Elaborazione grafica a cura di Poesie in forma di rosa

 

 

Thomas Brasch nasce in Inghilterra, a Westow nello Yorkshire, il 19 febbraio 1945, figlio di immigrati ebrei tedeschi. Nel 1947 si trasferisce con la famiglia a Cottbus, nella Germania dellEst. Il padre, Horst Brasch, è un alto funzionario del regime comunista, e Thomas, nel 1956, viene iscritto alla “Scuola per i cadetti dell’esercito nazionale popolare”, un’istituzione fondata per impartire una completa ed esemplare educazione ai figli dei funzionari di partito. Ma gli effetti di un tale percorso educativo saranno del tutto inattesi: nell’animo del giovane Thomas germina un’incoercibile insofferenza nei confronti di ogni coartazione che lo condurrà al conflitto insanabile con il regime.
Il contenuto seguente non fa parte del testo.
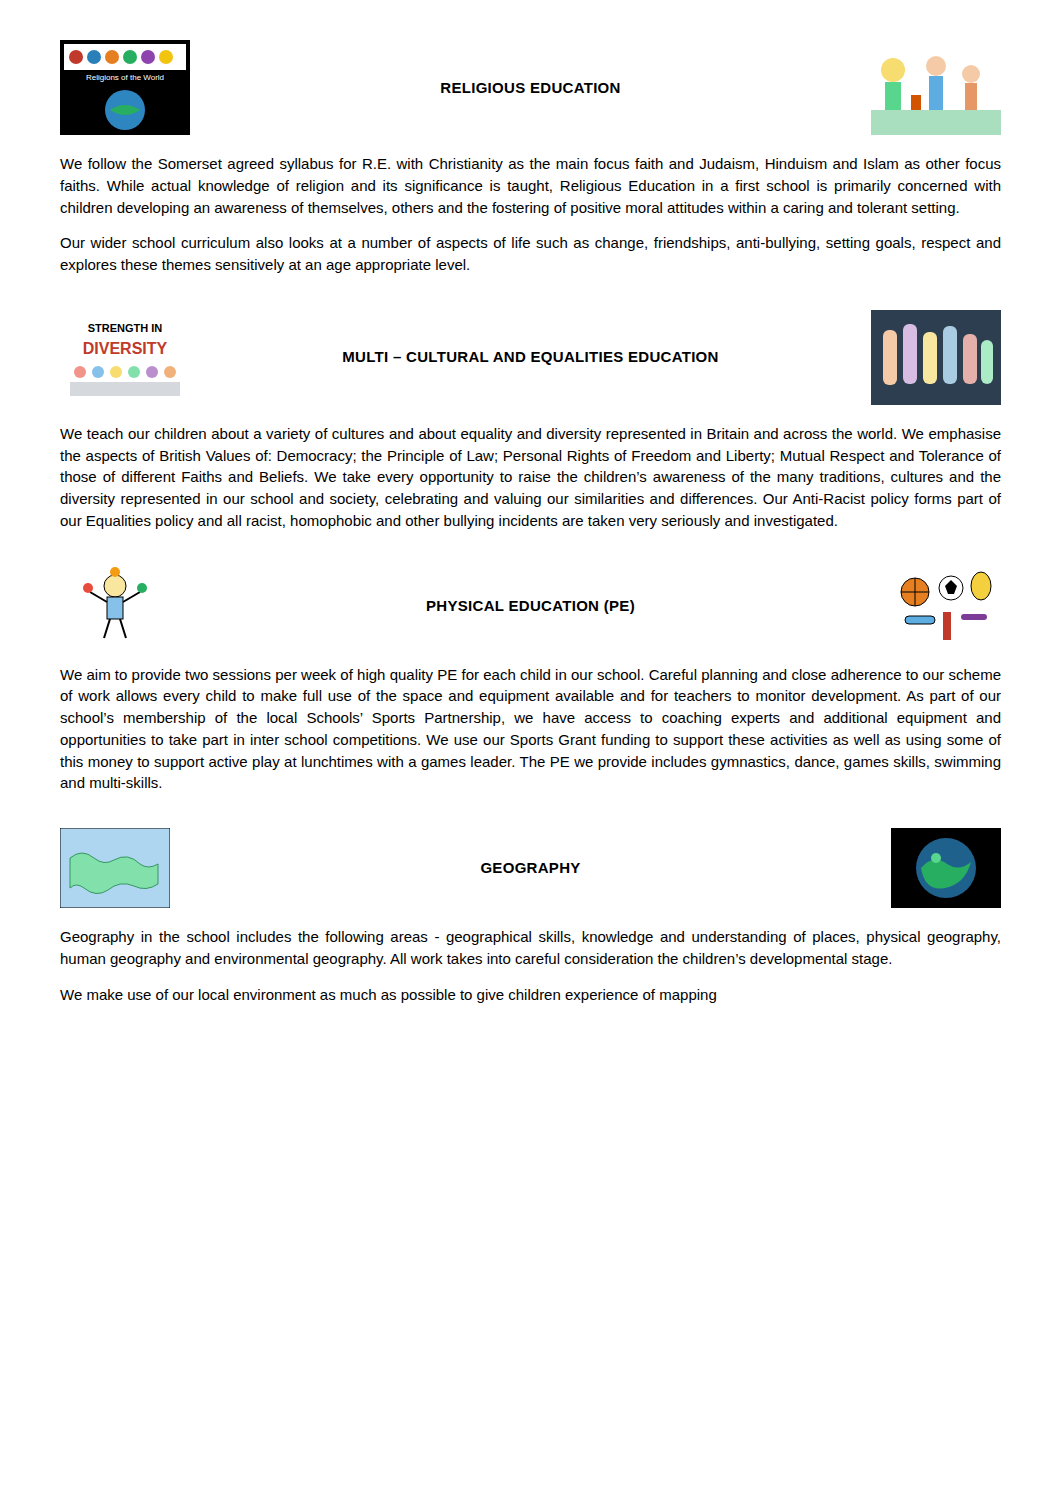Religions of the World
RELIGIOUS EDUCATION
We follow the Somerset agreed syllabus for R.E. with Christianity as the main focus faith and Judaism, Hinduism and Islam as other focus faiths. While actual knowledge of religion and its significance is taught, Religious Education in a first school is primarily concerned with children developing an awareness of themselves, others and the fostering of positive moral attitudes within a caring and tolerant setting.
Our wider school curriculum also looks at a number of aspects of life such as change, friendships, anti-bullying, setting goals, respect and explores these themes sensitively at an age appropriate level.
STRENGTH IN DIVERSITY
MULTI – CULTURAL AND EQUALITIES EDUCATION
We teach our children about a variety of cultures and about equality and diversity represented in Britain and across the world. We emphasise the aspects of British Values of: Democracy; the Principle of Law; Personal Rights of Freedom and Liberty; Mutual Respect and Tolerance of those of different Faiths and Beliefs. We take every opportunity to raise the children’s awareness of the many traditions, cultures and the diversity represented in our school and society, celebrating and valuing our similarities and differences. Our Anti-Racist policy forms part of our Equalities policy and all racist, homophobic and other bullying incidents are taken very seriously and investigated.
PHYSICAL EDUCATION (PE)
We aim to provide two sessions per week of high quality PE for each child in our school. Careful planning and close adherence to our scheme of work allows every child to make full use of the space and equipment available and for teachers to monitor development. As part of our school’s membership of the local Schools’ Sports Partnership, we have access to coaching experts and additional equipment and opportunities to take part in inter school competitions. We use our Sports Grant funding to support these activities as well as using some of this money to support active play at lunchtimes with a games leader. The PE we provide includes gymnastics, dance, games skills, swimming and multi-skills.
GEOGRAPHY
Geography in the school includes the following areas - geographical skills, knowledge and understanding of places, physical geography, human geography and environmental geography. All work takes into careful consideration the children’s developmental stage.
We make use of our local environment as much as possible to give children experience of mapping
Nel 1968 compila e distribuisce volantini di protesta contro l’invasione della Cecoslovacchia e viene arrestato e condannato a 27 mesi di reclusione per “istigazione contro i poteri dello Stato”.
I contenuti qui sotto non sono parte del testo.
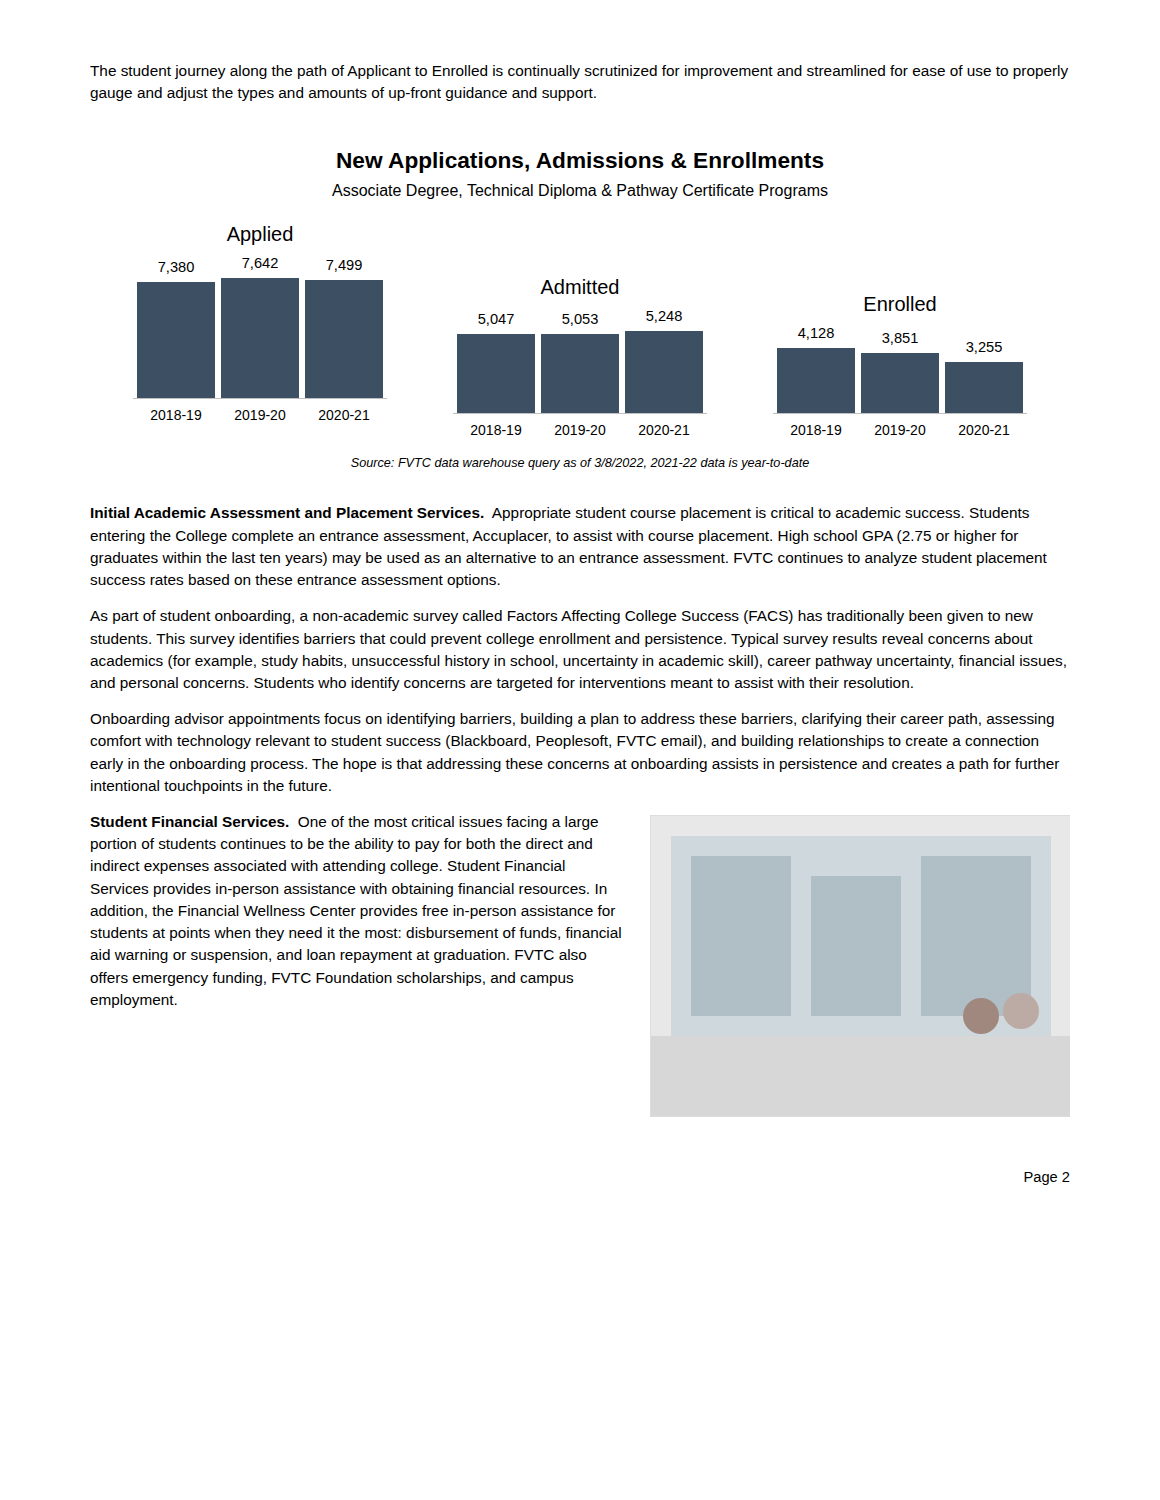The student journey along the path of Applicant to Enrolled is continually scrutinized for improvement and streamlined for ease of use to properly gauge and adjust the types and amounts of up-front guidance and support.
New Applications, Admissions & Enrollments
Associate Degree, Technical Diploma & Pathway Certificate Programs
Applied
7,380
7,642
7,499
2018-19
2019-20
2020-21
Admitted
5,047
5,053
5,248
2018-19
2019-20
2020-21
Enrolled
4,128
3,851
3,255
2018-19
2019-20
2020-21
Source: FVTC data warehouse query as of 3/8/2022, 2021-22 data is year-to-date
Initial Academic Assessment and Placement Services. Appropriate student course placement is critical to academic success. Students entering the College complete an entrance assessment, Accuplacer, to assist with course placement. High school GPA (2.75 or higher for graduates within the last ten years) may be used as an alternative to an entrance assessment. FVTC continues to analyze student placement success rates based on these entrance assessment options.
As part of student onboarding, a non-academic survey called Factors Affecting College Success (FACS) has traditionally been given to new students. This survey identifies barriers that could prevent college enrollment and persistence. Typical survey results reveal concerns about academics (for example, study habits, unsuccessful history in school, uncertainty in academic skill), career pathway uncertainty, financial issues, and personal concerns. Students who identify concerns are targeted for interventions meant to assist with their resolution.
Onboarding advisor appointments focus on identifying barriers, building a plan to address these barriers, clarifying their career path, assessing comfort with technology relevant to student success (Blackboard, Peoplesoft, FVTC email), and building relationships to create a connection early in the onboarding process. The hope is that addressing these concerns at onboarding assists in persistence and creates a path for further intentional touchpoints in the future.
Student Financial Services. One of the most critical issues facing a large portion of students continues to be the ability to pay for both the direct and indirect expenses associated with attending college. Student Financial Services provides in-person assistance with obtaining financial resources. In addition, the Financial Wellness Center provides free in-person assistance for students at points when they need it the most: disbursement of funds, financial aid warning or suspension, and loan repayment at graduation. FVTC also offers emergency funding, FVTC Foundation scholarships, and campus employment.
Page 2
Nel 1971, per interessamento di Helen Weigel, la vedova di Brecht, gli viene affidato un incarico presso l’Archivio Bertolt Brecht di Berlino, dove si occupa dei rapporti fra Brecht e il cinema. Dopo la morte di Helen Weigel non viene riconfermato nell’impiego e cerca di vivere della propria attività di autore e traduttore, ma i suoi lavori vengono regolarmente bloccati dalla censura del regime. Così, nel 1976 decide di espatriare a Berlino ovest, dove, nel 1977 pubblica finalmente il suo romanzo “Prima dei padri muoiono i figli”, la raccolta di poesie “Il bel 27 settembre” (1980) ed opere teatrali come “Lovely Rita” e “Mercedes”. Nel 1981 gira inoltre il suo primo film “Angeli di ferro”, che verrà presentato al festival di Cannes, seguito, nel 1982, da “Domino” e da “Der Passagier” (1988) con Tony Curtis, che verrà doppiato e distribuito anche in Italia con il titolo “Ritorno a Berlino”. Sempre nel 1988 scrive la sua opera teatrale forse più nota “Donne. Guerra. Commedia”. Nel 1999, dopo un lungo silenzio, pubblica il suo ultimo romanzo “Mädchenmörder Brunke”.

Thomas Brasch muore per un infarto nel novembre del 2001.

Usciranno postumi i volumi di poesie “Chi vuole attraversare la mia vita deve attraversare la mia stanza” (2002) e  “Quel che desidero” (2007), che raccolgono le poesie inedite rinvenute in alcune cartelle dopo la sua morte.

 

La letteratura è narrazione, non è qualcosa di eterno, io le racconto qualcosa e lei lo racconta a qualcun altro, questa per me è letteratura. Quando un contadino torna a casa e dice a sua moglie: “Ero là e poi, robe da matti... c’erano due strani uccelli e all’improvviso ho avuto paura”, questo è uno scrittore, non uno che se la cava bene con la macchina da scrivere, non è un mestiere! Raccontare significa imparare a respirare e se io non potessi farlo morirei, non parlo della scrittura ma proprio del raccontare. Se Chaplin non avesse potuto recitare sarebbe morto. Recitare era per lui l’unica possibilità ed è del tutto irrilevante che fosse bravo o no. Chi racconta lancia S.O.S, vuole dire che ama, vuole dire qualcosa ad un’altra persona ed è la cosa più bella che possa succedere tra gli uomini, quella in assoluto più importante. Non “io sono così e così”, ma “voglio raccontare una storia a qualcuno e così dire qualcosa di me. (Da un’intervista a Thomas Brasch realizzata da Barbara Pulliero il 14 luglio del 1994 a Berlino).